● **EXERCISE**:
Name every supplementary figure (one whose number begins with "S") that the hydrogel photopatterning passage below cites.

● **SOURCE EXTRACT**:
------------------------------

The ability to tune the viscoelasticity at the microscale was investigated by photopatterning using UV light with a photomask. The thiol-Nor chemistry incorporated into the hydrogels enabled visualization of photopatterning using the thiol-containing fluorescein (FL-SH) fluorophore (Figure S10). The innate blue fluorescence of BM groups in the hydrogel coupled with a red-emissive thiol-containing rhodamine B (RhB-SH) enabled a complementary way to visualize these patterns (Figure 3A). As 365 nm UV activates both BM photodimerization and the thiol-Nor reaction, it was expected that regions exposed to UV would have red fluorescence only, while regions without UV exposure would have blue fluorescence. The viscoelastic hydrogel prepared from HA-Nor/BM with CB[8] (254 nm UV 10 mW cm–2 for 5 min) was photopatterned through a photomask of 200 μm stripes with 365 nm UV (10 mW cm–2 for 2 min) in the presence of RhB-SH. After washing away free RhB-SH, the hydrogel had disparate regions of blue fluorescence and red fluorescence (Figure 3E,F). Based on the material design here, the red stripes mark the elastic network with photodimerized BM cross-links, while the blue stripes denote the viscoelastic region with intact dynamic supramolecular cross-linking. Photopatterning using a photomask with 100 μm stripes achieved comparable results of the expected reduction in pattern dimensions (Figure S11).

Next, control of viscoelasticity was expanded to the double-network hydrogel prepared from the HA-Nor and HA-BM polymers combined with dithiol and CB[8]. The hydrogels prepared with only supramolecular cross-linking (no UV) and activated thiol-Nor covalent cross-linking (254 nm UV) had frequency-dependent behavior (Figure 3G) and cyclic shear-induced flow and recovery (Figure S12C,D). The viscoelastic character was further confirmed by stress relaxation (Figure 3H) and creep compliance (Figure 3I). The hydrogel prepared with all covalent cross-linking (365 nm UV) had a frequency-independent character, no stress relaxation, and limited creep behavior. The hydrogels showed relatively weaker mechanical strength, which could be attributed to the lower DS value of Nor and BM on HA. Using modified HA polymers with higher DS of Nor and BM and preparing hydrogels at higher concentrations may facilitate improving the mechanical strength. Spatial control of viscoelasticity using photopatterning enabled alternating blue and red fluorescence marking viscoelastic and elastic stripes, respectively (Figures 3J,K and S13). The stress relaxation behavior and spatial control by UV light in the double-network hydrogel were similar to that in the dual-cross-linked hydrogel. The results indicate precise spatial control of viscoelasticity by UV light without additional chemical reagents for secondary cross-linking. Moreover, in addition to tuning viscoelasticity by photopatterning, the inclusion of Nor groups allows the patterning of biochemical cues through the inclusion of thiol-containing biomolecules.

------------------------------

● **DATASET CONTENT**:
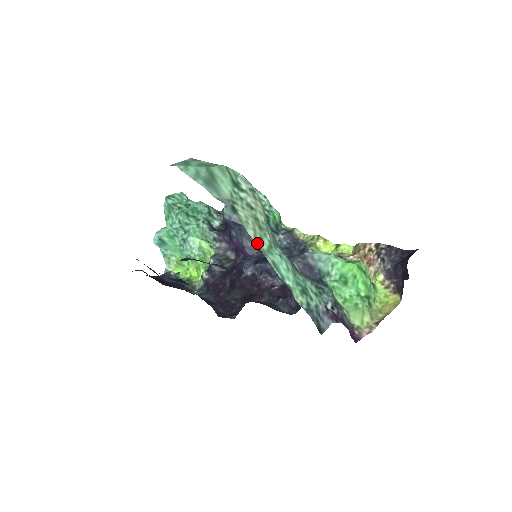
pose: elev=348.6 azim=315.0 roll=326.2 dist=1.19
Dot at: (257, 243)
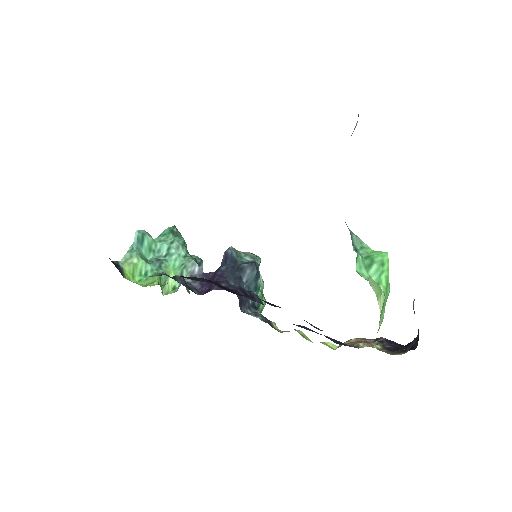
Dot at: occluded
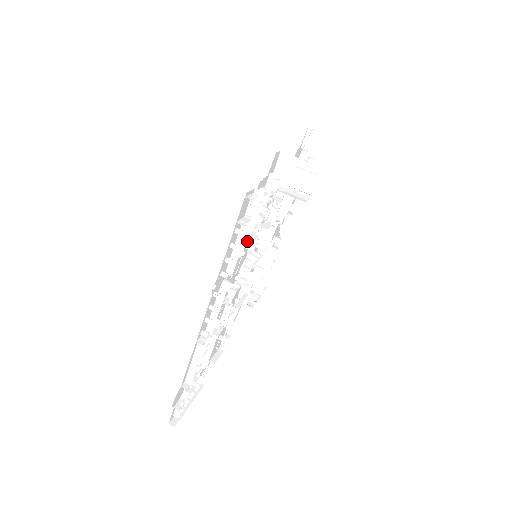
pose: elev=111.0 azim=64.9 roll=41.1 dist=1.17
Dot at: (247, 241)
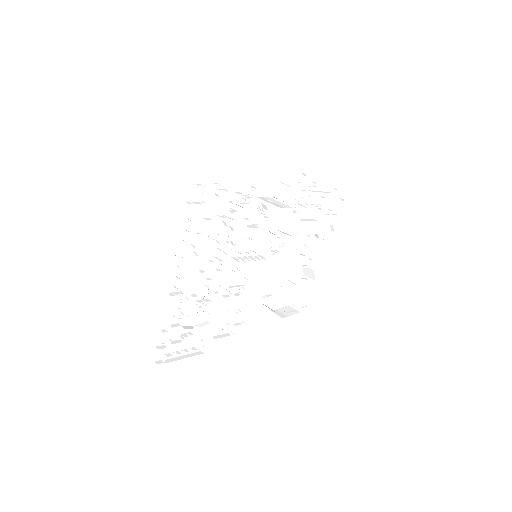
Dot at: (224, 231)
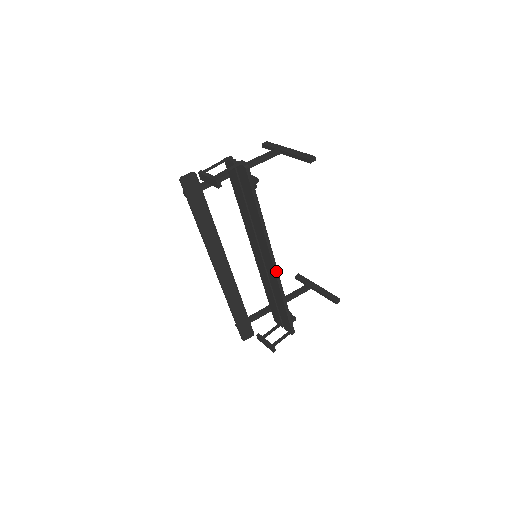
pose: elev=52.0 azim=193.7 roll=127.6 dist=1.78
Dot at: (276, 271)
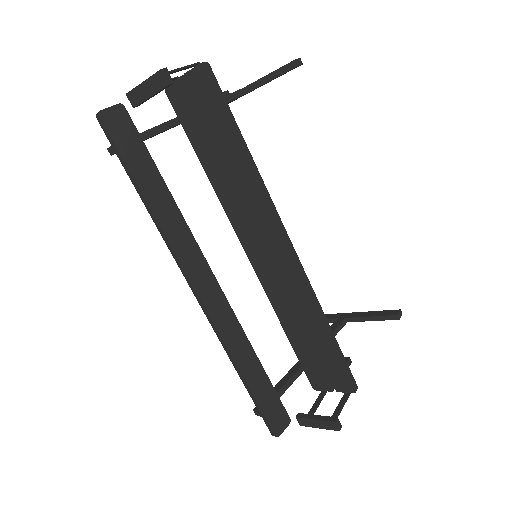
Dot at: (298, 263)
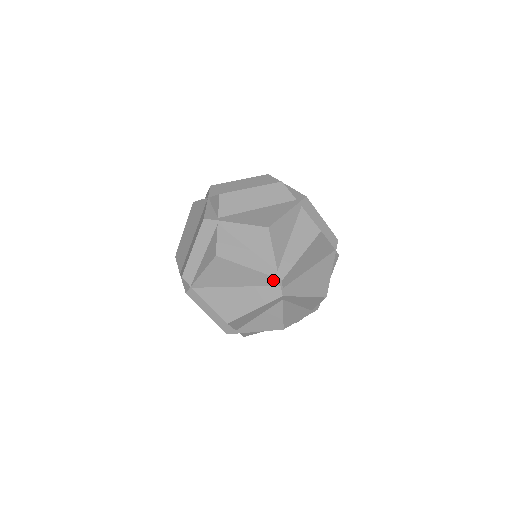
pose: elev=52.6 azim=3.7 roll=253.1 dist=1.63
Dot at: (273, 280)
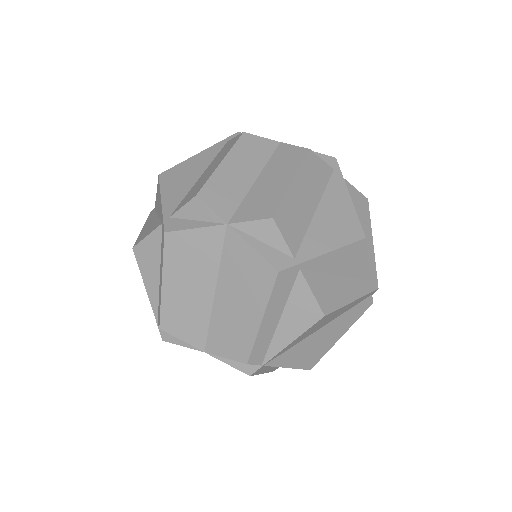
Dot at: (369, 295)
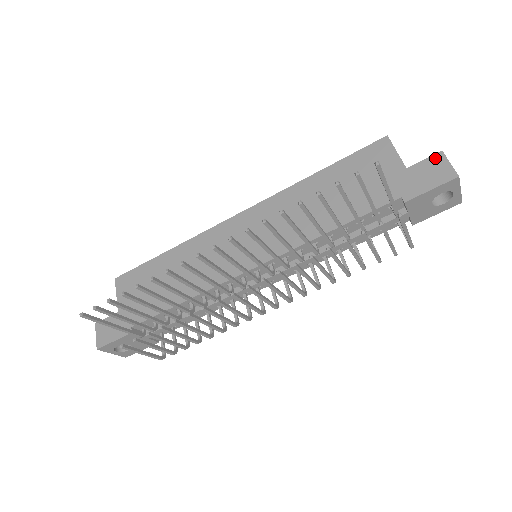
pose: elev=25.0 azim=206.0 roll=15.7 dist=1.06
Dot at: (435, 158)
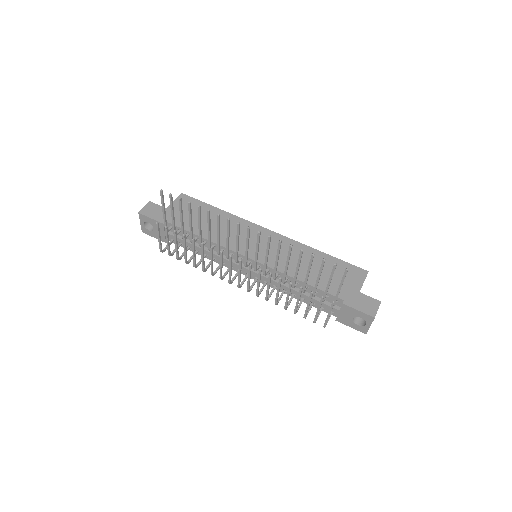
Dot at: (375, 301)
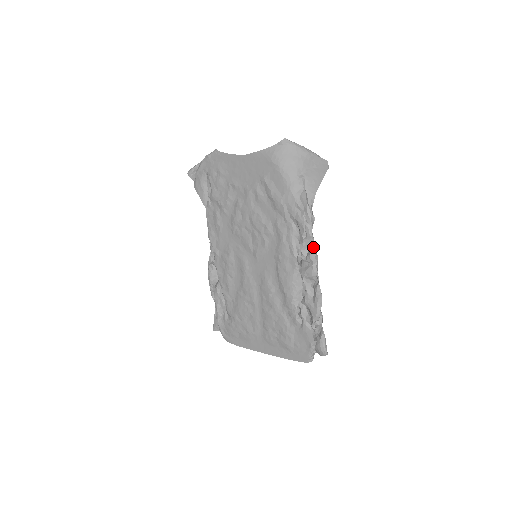
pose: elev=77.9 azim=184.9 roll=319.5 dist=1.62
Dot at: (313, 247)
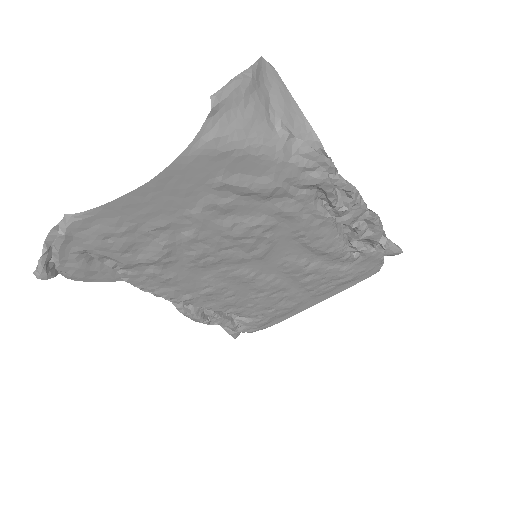
Dot at: (354, 190)
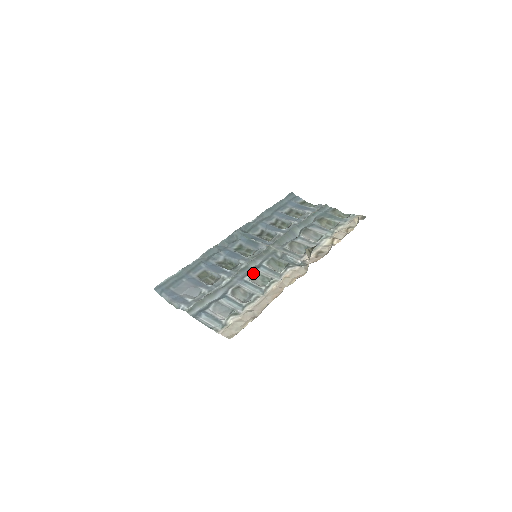
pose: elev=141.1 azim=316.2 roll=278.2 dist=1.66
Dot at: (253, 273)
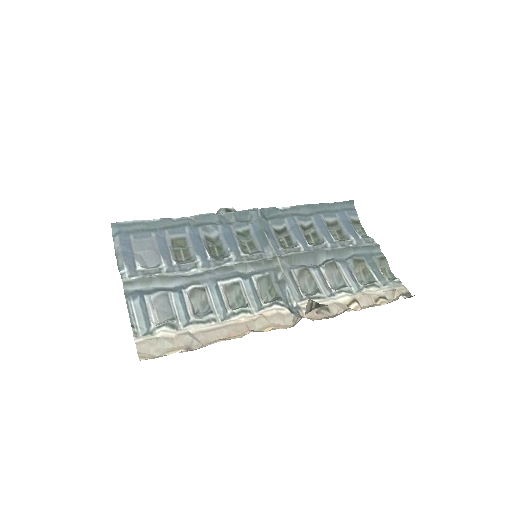
Dot at: (233, 282)
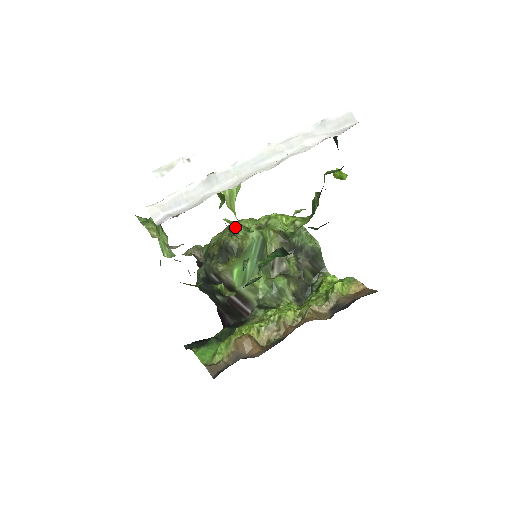
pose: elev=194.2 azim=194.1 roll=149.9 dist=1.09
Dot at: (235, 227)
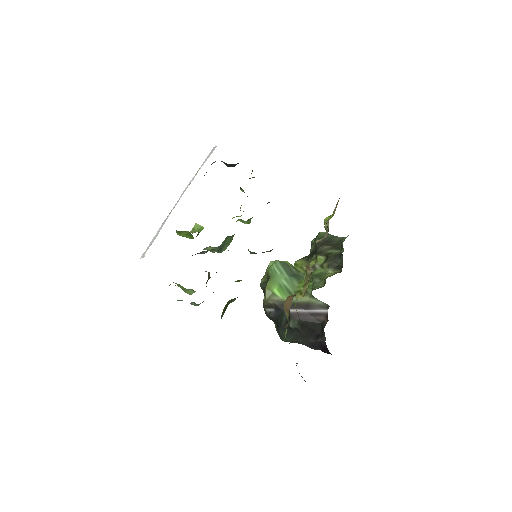
Dot at: occluded
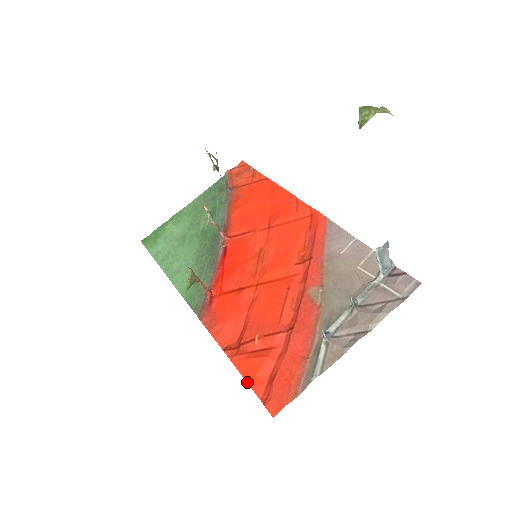
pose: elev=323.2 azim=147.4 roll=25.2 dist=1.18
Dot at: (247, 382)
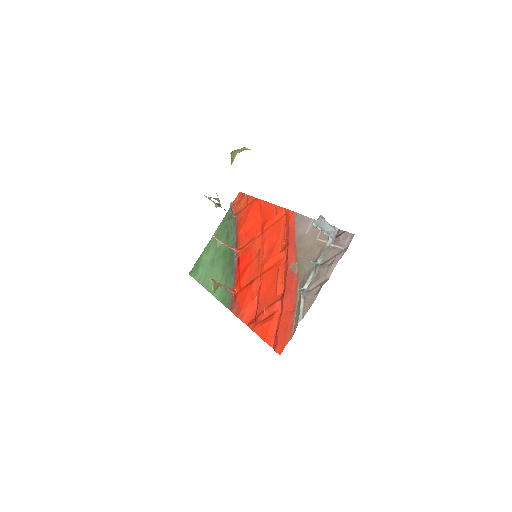
Dot at: (263, 340)
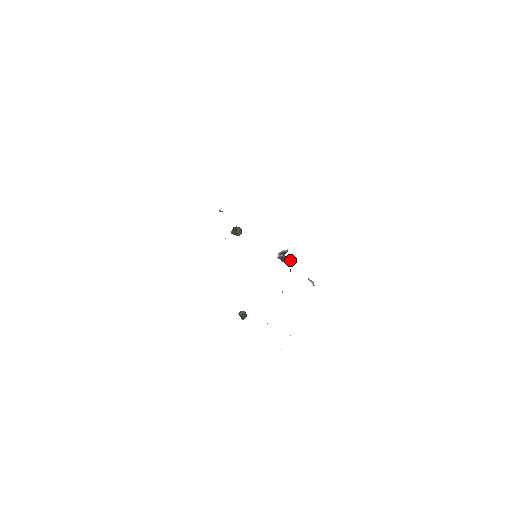
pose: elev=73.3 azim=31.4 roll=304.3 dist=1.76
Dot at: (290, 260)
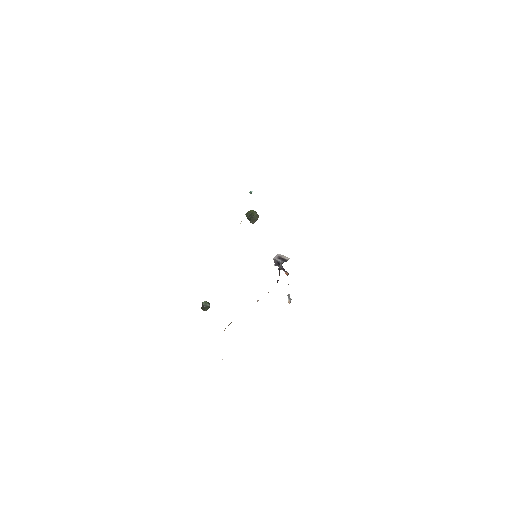
Dot at: (284, 269)
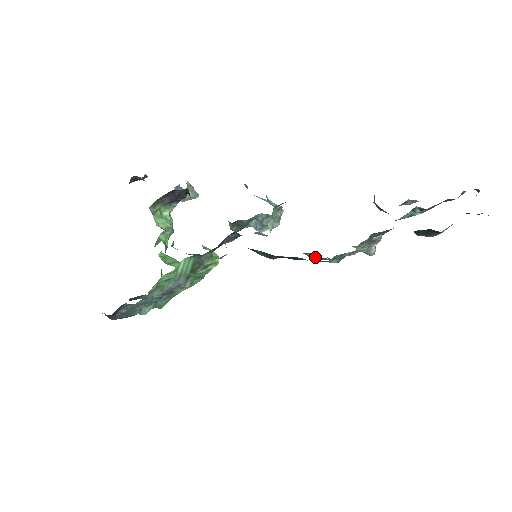
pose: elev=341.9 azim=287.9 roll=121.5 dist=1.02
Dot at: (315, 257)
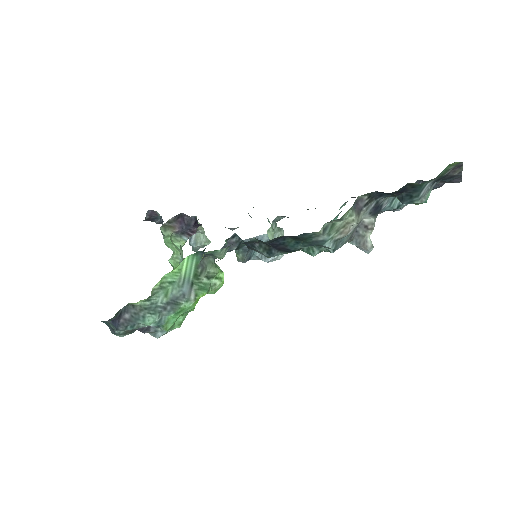
Dot at: (312, 250)
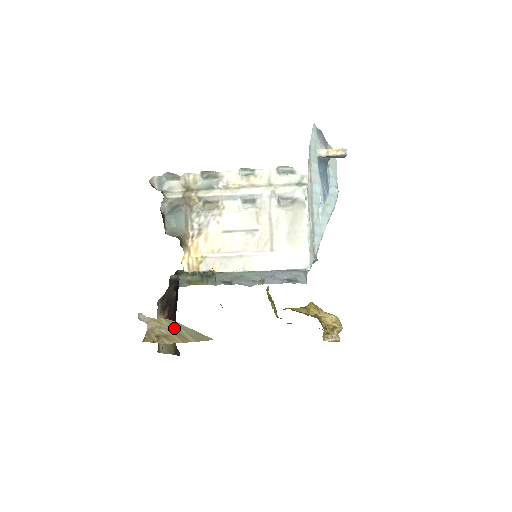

------------------------------

● **SOLUTION TO THIS PROBLEM**:
Figure S10, Figure S11, Figure S12C,D, Figure S13